While not everybody is familiar with the term “kawaii”, anybody who has ever dipped their toe into Japanese culture will be all too aware of the anime aesthetic: Hello Kitty characters, frilled dresses and pastel colors – all of which are a huge part of the Japanese national psyche. This, in essence, is what “kawaii” is all about.
The term “kawaii” originated from a Japanese term meaning to blush, although nowadays the translation is closer to “cute”. However, to refer to kawaii simply as “cute” would be to do the term a disservice, as it’s much more than that. Kawaii is a huge mainstay of Japanese culture and is found everywhere – from anime to art, fashion to music and in the lifestyles of millions of Japanese people.
A history of kawaii in Japan
While it’s a common-accepted notion that modern kawaii culture began in the 1970s, its origins can be traced back to 794 AD. Japanese art from this period often focused on inanimate objects or animals which had been given human characteristics such as a face. These 8th-century artworks were the very first anime cat girls in a sense!
However, kawaii as we know it developed in the early 1970s, with a handwriting movement popularised by teenage girls. Schoolgirls would use mechanical pencils to decorate their writing with stars and hearts, and use a technique known as marui-ji – or “round writing”. The craze was almost comparable to punk rock in the West – while it may seem comparatively innocent, this writing style was controversial in post-war Japan and was even banned in many of the country’s schools at the time. This writing style can also be credited with the rise of the emoji in recent decades.
The Hello Kitty influence
Another major influence on kawaii culture was undoubtedly the rise of Hello Kitty. Sanrio’s character was unleashed to the masses in 1974 and has become ubiquitous with kawaii culture – not just in Japan, but around the world. It’s difficult to visit any major city without being able to find Hello Kitty t-shirts, bags, stationery, and much more. Everything from toasters to spoons and even toilet seats appear to have been given the Hello Kitty treatment these days.

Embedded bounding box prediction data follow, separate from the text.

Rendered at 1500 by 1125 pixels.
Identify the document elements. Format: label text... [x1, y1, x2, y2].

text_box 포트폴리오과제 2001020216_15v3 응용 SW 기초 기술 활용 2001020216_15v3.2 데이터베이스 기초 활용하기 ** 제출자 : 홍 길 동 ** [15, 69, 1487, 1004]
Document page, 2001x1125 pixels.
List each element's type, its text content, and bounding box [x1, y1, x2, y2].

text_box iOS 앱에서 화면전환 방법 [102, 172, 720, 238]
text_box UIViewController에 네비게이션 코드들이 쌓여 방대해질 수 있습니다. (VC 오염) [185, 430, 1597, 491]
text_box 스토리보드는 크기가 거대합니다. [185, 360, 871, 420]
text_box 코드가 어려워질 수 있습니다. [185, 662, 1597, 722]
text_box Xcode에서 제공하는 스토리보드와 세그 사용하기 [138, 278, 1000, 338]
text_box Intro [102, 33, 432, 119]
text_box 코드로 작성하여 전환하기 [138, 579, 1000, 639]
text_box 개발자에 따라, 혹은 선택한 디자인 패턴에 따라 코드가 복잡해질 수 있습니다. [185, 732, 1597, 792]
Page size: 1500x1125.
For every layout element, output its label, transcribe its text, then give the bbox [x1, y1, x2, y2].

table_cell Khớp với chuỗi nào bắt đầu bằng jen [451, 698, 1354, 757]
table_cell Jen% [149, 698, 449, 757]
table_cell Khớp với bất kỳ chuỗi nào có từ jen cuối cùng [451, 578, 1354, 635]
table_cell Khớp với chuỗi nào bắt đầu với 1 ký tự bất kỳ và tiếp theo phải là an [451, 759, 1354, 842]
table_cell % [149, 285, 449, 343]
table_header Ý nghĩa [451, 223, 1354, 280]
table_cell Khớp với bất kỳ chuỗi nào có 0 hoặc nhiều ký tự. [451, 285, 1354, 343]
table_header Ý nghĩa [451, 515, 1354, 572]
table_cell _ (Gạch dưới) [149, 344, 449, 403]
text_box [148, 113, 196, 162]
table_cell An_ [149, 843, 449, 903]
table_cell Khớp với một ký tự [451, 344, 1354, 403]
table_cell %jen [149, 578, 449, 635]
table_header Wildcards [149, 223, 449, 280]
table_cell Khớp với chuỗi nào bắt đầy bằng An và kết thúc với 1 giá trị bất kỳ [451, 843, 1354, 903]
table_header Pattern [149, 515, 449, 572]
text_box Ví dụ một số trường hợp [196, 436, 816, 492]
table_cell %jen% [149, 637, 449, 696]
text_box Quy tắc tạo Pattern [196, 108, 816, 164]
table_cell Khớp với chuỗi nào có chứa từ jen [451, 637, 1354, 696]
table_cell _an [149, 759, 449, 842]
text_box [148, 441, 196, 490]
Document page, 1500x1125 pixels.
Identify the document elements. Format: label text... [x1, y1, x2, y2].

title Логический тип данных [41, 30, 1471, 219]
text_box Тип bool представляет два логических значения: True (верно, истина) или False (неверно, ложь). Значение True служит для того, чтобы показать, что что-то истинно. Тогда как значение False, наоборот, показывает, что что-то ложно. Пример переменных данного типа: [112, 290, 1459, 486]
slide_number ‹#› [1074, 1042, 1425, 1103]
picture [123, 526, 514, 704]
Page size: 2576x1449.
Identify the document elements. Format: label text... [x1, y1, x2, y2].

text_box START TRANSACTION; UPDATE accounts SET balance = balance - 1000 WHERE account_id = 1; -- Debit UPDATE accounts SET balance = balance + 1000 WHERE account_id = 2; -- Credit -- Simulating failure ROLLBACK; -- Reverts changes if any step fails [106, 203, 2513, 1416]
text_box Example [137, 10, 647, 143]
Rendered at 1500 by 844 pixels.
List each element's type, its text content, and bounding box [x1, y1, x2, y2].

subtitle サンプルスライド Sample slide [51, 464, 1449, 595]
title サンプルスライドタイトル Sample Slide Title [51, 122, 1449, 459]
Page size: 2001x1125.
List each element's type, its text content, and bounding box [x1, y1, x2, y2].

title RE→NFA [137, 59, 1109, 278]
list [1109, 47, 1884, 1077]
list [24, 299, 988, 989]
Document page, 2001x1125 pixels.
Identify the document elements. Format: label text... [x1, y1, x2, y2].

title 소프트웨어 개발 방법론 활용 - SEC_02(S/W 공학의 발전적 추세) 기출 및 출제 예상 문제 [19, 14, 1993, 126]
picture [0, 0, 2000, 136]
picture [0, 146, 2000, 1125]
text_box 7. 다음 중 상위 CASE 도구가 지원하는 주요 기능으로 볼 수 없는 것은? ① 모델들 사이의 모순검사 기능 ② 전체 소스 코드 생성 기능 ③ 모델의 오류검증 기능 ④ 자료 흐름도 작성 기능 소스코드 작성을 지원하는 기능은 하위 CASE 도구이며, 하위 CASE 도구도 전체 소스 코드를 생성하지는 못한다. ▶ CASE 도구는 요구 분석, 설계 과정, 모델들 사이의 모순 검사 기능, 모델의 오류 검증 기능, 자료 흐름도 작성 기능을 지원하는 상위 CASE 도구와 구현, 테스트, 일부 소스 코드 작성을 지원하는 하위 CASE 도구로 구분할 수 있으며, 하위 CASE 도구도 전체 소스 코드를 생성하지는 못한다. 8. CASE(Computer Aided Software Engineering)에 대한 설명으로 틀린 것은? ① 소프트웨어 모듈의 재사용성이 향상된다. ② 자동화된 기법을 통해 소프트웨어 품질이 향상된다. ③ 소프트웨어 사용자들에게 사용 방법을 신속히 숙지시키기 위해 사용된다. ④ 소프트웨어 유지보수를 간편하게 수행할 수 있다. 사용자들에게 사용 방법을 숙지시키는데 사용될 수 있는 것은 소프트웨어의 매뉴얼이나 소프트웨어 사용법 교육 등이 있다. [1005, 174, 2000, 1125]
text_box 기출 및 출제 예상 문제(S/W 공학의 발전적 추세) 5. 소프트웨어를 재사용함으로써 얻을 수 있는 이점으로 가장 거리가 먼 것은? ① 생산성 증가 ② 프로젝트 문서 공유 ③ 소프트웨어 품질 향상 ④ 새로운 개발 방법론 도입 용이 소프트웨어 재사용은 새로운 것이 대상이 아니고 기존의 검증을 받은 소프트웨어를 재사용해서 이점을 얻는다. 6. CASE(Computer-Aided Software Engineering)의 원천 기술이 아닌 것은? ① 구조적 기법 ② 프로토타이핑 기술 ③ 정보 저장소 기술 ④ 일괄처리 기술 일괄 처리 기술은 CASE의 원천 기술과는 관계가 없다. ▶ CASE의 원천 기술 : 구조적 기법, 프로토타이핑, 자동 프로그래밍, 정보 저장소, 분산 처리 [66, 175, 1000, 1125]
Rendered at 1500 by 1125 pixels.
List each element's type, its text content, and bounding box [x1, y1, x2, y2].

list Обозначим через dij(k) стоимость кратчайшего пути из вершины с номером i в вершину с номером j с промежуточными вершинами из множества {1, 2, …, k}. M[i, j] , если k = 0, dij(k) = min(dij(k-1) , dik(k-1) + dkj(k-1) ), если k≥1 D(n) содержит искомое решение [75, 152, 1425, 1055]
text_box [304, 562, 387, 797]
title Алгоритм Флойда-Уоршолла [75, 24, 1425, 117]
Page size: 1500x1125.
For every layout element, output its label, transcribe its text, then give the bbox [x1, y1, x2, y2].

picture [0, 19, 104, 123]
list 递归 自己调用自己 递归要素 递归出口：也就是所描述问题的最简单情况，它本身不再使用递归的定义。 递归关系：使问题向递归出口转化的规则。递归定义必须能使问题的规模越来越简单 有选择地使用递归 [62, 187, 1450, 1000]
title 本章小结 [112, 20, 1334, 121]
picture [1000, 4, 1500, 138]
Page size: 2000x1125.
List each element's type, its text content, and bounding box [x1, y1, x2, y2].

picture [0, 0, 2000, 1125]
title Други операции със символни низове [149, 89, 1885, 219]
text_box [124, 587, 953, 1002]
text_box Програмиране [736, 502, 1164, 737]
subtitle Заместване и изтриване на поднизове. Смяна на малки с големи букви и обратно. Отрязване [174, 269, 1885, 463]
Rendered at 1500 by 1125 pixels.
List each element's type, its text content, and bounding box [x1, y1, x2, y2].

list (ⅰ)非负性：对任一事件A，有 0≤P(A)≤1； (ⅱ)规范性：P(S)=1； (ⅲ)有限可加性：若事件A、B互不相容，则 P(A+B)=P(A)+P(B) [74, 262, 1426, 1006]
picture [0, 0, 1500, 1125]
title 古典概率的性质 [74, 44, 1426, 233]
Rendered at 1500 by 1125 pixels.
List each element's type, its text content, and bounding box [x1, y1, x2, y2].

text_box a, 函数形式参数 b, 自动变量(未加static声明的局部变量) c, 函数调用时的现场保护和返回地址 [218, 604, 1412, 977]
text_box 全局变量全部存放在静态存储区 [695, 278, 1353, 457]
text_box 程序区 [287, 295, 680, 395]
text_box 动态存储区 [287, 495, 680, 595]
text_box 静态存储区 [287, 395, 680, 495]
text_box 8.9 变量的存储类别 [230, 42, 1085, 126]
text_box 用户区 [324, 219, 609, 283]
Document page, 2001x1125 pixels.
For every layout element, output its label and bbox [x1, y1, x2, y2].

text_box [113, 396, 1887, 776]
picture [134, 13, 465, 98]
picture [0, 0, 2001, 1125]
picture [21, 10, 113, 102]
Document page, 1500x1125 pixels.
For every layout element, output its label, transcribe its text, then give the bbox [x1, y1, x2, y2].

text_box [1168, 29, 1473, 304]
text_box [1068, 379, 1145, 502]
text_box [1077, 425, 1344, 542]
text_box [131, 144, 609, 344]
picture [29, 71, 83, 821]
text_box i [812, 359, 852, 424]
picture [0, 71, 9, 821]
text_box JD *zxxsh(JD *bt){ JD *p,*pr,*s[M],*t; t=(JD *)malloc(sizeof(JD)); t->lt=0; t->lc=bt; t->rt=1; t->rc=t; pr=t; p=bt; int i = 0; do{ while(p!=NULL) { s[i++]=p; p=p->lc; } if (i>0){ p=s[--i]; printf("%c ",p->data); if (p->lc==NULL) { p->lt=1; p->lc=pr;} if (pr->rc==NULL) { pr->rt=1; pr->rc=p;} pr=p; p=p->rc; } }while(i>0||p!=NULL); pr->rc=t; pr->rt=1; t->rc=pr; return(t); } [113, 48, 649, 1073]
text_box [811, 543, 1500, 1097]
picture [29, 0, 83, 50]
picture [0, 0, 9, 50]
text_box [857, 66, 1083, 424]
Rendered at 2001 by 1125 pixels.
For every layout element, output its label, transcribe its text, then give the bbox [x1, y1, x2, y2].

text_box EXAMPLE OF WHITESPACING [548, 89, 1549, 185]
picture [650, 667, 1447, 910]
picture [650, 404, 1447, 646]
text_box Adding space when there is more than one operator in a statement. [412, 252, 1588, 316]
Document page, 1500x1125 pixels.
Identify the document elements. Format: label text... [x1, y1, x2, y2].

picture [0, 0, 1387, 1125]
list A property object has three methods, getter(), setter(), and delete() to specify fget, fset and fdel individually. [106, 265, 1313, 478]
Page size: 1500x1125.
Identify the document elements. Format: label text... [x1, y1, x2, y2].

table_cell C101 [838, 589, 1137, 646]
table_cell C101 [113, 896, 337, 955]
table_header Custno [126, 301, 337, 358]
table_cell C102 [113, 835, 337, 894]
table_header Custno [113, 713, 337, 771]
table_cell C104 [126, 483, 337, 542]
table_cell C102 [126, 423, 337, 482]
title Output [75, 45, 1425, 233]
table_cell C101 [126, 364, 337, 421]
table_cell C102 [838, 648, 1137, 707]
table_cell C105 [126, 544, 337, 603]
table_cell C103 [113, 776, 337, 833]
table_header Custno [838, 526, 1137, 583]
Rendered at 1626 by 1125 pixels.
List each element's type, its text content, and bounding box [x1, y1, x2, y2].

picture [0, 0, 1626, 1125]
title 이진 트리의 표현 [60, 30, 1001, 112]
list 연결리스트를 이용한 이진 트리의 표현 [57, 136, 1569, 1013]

Lack in facial expression brings sheer joy!?
One of the most interesting things about kawaii characters is their simplicity. Most, if not all of them, are designed with disproportionately large eyes and head, a small nose and practically no facial expression. Compare Hello Kitty and Rilakkuma for example – these similar characters both lack in expression but somehow manage to bring sheer joy to millions around the world. It’s the simplicity that is key.
Big in Japan – but why?
While kawaii is hugely popular in Japan and is certainly one of the country’s largest cultural exports, it’s worth pointing out that Western countries also have things that could be considered kawaii too. Think about sports mascots and cartoon characters (Disney characters in particular) and you’ll begin to understand.
However, attitudes to kawaii are different in Japan. In many western countries, the concept of cuteness is associated with childishness and can even have quite negative connotations, particularly for older fans of things that can be considered kawaii. In Japan, it is much more culturally acceptable to have an appreciation of kawaii culture without being judged or called out for it. For example, it is normal for a middle-aged man in Japan to be a fan of anime or popstars who perform or sing in a kawaii way.
Cultural contradiction affects kawaii!?
To understand the popularity of kawaii in Japan, perhaps we need to concentrate on wider Japanese culture. The working culture in Japan is strict and involves formal suit dress and sticking to certain etiquette. With such high-pressure professional working environments, it makes sense for Japanese citizens to want to indulge themselves in something less stressful during downtime, and art, fashion and life choices are all great ways to do this.
Never-ending evolution of kawaii culture!
While kawaii might have started out as cute and pastel, there are now several variations on the theme which retain the original aesthetic but bring more to the table. Nowadays, even dark and gothic characters can still be considered kawaii. For example, one of Sanrio’s characters, Kuromi, is almost gothic, but still retains a cuteness that qualifies her as kawaii. Taking things a step even further, yami-kawaii dress combines Japanese cuteness with western punk/emo subcultures. This combination of two contrasting aesthetics is currently popular among fashion-conscious teenage girls.
Ultimately, while kawaii has its roots, it is interesting to see the new direction the culture continues to take. It is also refreshing to see how this culture – while borrowing from different elements in its evolution – has remained uniquely Japanese in the face of an increasingly global and homogenous society. In fact, some might even consider kawaii as Japan’s crowning modern cultural achievement – such is its ubiquity in 2020.